Вот и на этот раз, в меню оказалось множество новинок, ресторан только что приобрел нового владельца. Довольные, но немногочисленные посетители ресторана бросали монетки на пол, на удачу. После бурных обсуждений меню я заказала себе улитку с травами, шпинатом и чесноком, консоме с перепелиным яйцом и с большой ложкой хереса в сопровождении корзины овощей. Оля возжелала стэйк тартар, пюре тунца и баклажаны, а Марио решил довольствоваться маринованной поросячьей отбивной «Наф-наф» с красной капустой в меду и клецками «додоль».
Разговорчивый официант объяснил нам, что Венгрия является старейшим производителем вин в Европе. Всего в двух европейских странах, Венгрии и Греции, существуют слова нелатинского происхождения, обозначающие вино. По-венгерски вино – это «bor». В остальных странах виноделие стало развиваться только после их завоевания римлянами. Марио заказал бутылку Tokaji Aszu Essencia 1995 года. Обычно мучительный пересчет с форинтов в евро или фунты показывал, что уровень цен здесь был довольно приемлемым, особенно, после столицы туманного Альбиона. Но, когда я посмотрела на стоимость бутылки, примерно $200 в пересчете с форинтов, я не поверила своим глазам, но Марио заверил, что заплатит за обед.
Я не чувствовала себя неловко, потому что мне удалось достать билеты в оперный театр на «Волшебную Флейту» с Анной Нетребко в роли Папагены, что тоже оказалось недешево. В ожидании заказа мы стали обсуждать предстоящее нам сегодня вечером мероприятие. К своему позору я оказалась незнакома с именами персонажей этого творения Моцарта. Оказалось, что одного из мужских персонажей зовут Папагено, а один женский персонаж носит имя Папагена. Так что наш вечер проходил под знаком героев оперы Моцарта.
Официант вернулся с бутылкой вина, которая, как он с гордостью заметил, была изготовлена вручную с копии XVIII века. Смакуя сладкое розоватое вино, мы старались уловить в нем обещанный на этикетке привкус яблока и айвы, и разговорились о венгерских винах. Я помнила «сладкие» вина нашей юности, венгерские Мурфатляр в длинных бутылках и Токайское в пузатеньких, еще по студенческим временам. Потом то ли вкус поменялся, то ли эти вина исчезли, но мы стали пить сухие вина. Правда, когда бывали в Крыму, всегда наслаждались восхитительным мускатным шампанским.
– Я, наверное, этих вин уже не застала, я ведь училась в институте лет на десть позднее. А у Марио есть свои винные погреба, – сообщила Оля. Могла бы и не заострять внимание не нашей разнице в возрасте. Я итак уже себя в зеркале иногда не узнаю, особенно по утрам, – подумала я.
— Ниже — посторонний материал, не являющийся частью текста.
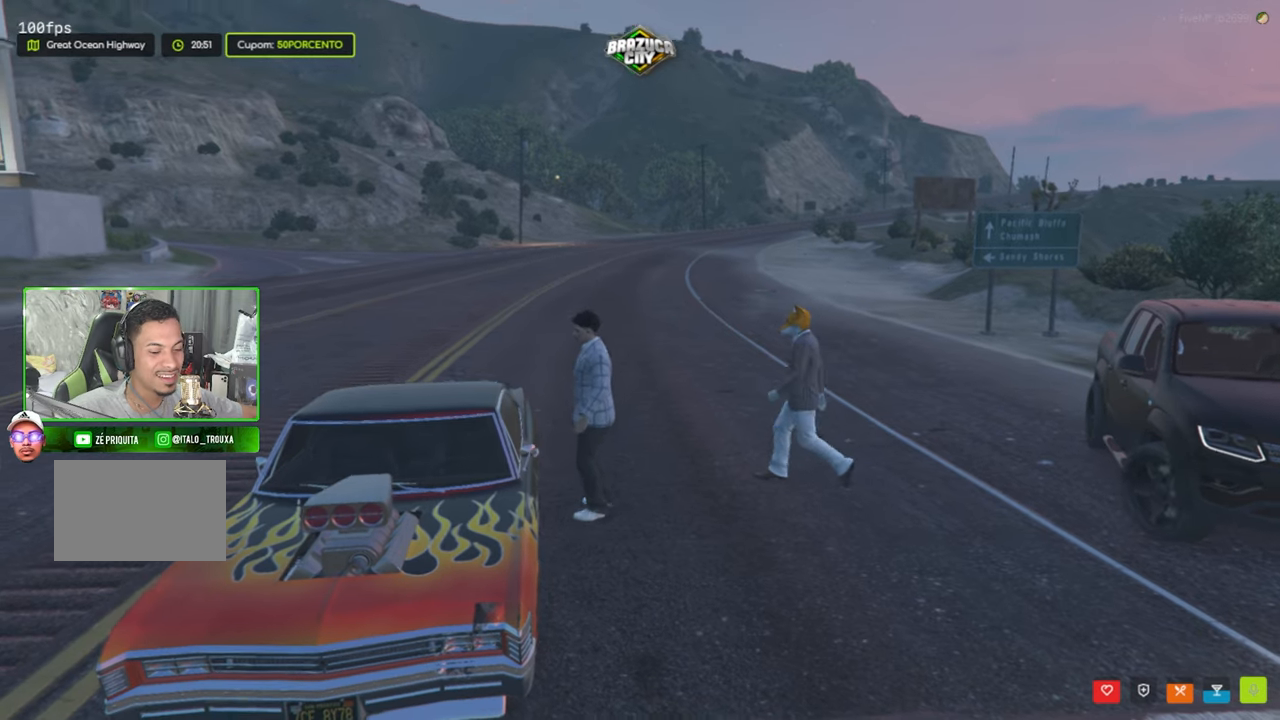
{"keys": [], "mouse": [], "mouse_move": "still", "events": []}
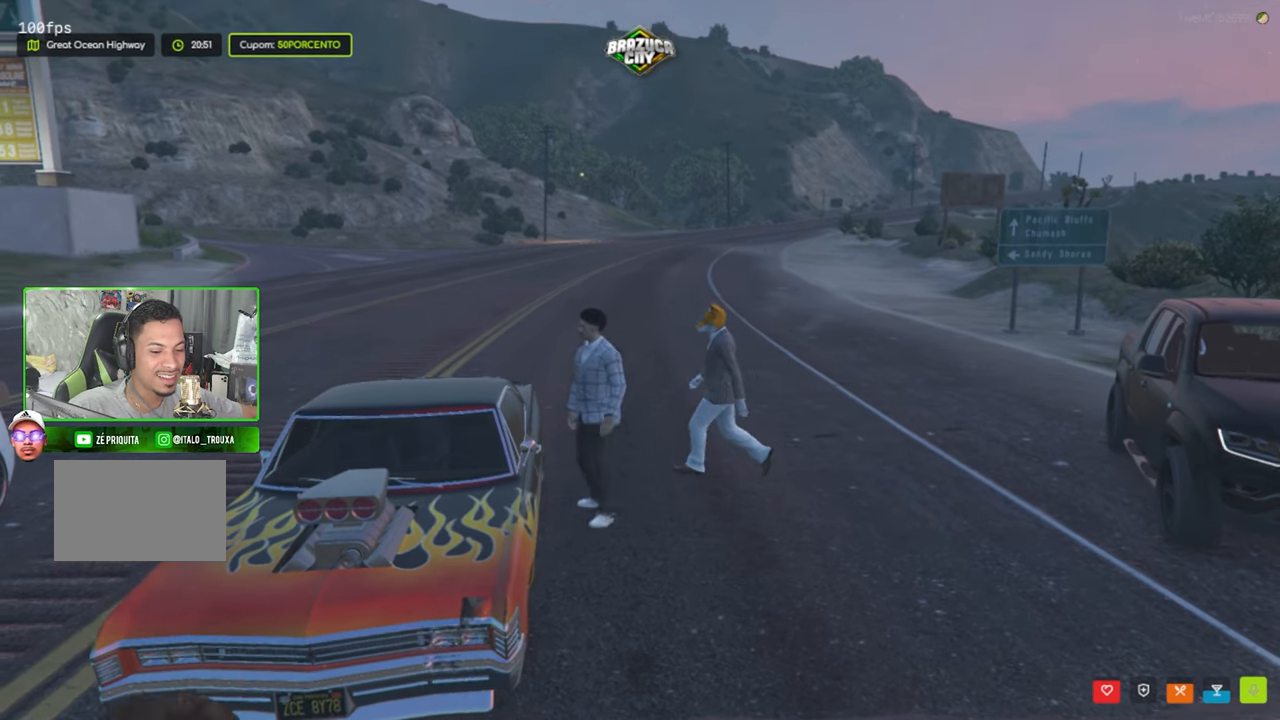
{"keys": [], "mouse": [], "mouse_move": "still", "events": [[433, "f", "down"], [483, "f", "up"]]}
– Это не совсем так. Дело в том, что я только что вступил в права наследования. Моя тетка умерла и оставила мне виллу с виноградником на Сицилии, ну и соответственно погреба. Так что мне еще многое предстоит узнать о виноделии, – поправил её Марио. По-английски он говорил с некоторым трудом и иногда прибегал к помощи жены, которая, судя по всему, вполне освоила итальянский. – А вот мой дядя Энрико был большим знатоком вин. Во время войны он служил офицером на подводной лодке и погиб где-то на Азовском море. После его гибели тетке пришлось осваивать и продолжать семейный бизнес, – продолжил Марио.
– Интересно, я в студенческие годы ездила с друзьями отдыхать на Азовское море, под Керчь. Мы обычно жили в палатках в бухте, прямо на берегу, и я слышала, как наши знакомые рассказывали, что где-то неподалеку затонула итальянская подводная лодка, и даже как будто какие-то ценности на ней были. Я еще удивлялась, что подлодка была итальянская, – сказал я.
Марио заметно оживился. – Подлодка, скорее всего, действительно была итальянская. Италия к началу второй мировой войны была известна своими достижениями в области строительства и эффективного использования подводного флота. Например, итальянцы первыми сконструировали дыхательный аппарат для подводного погружения, который не создавал пузырей воздуха на поверхности воды. Они достигли особого успеха в уничтожении кораблей противника, используя миниатюрные подлодки и водолазов – людей-лягушек. В январе 1942 года немецкое командование впервые в истории германо-итальянского военного альянса запросило у Италии конкретную помощь – усилить их военно-морское присутствие на Черном море. В ответ на эту просьбу адмирал Рикарди сформировал 101-ую флотилию в составе 4 торпедных катеров «MAS», 6 миниатюрных подлодок класса «CB» водоизмещением 35 тонн, 5 торпедных мотолодок и 5 лодок-самоубийц, «barchini», и отправил её на Черное море с конвоем Моккагатта. Конвой под командованием капитана Франческо Мимбелли проследовал по Дунаю через румынский порт Костанца в Ялту.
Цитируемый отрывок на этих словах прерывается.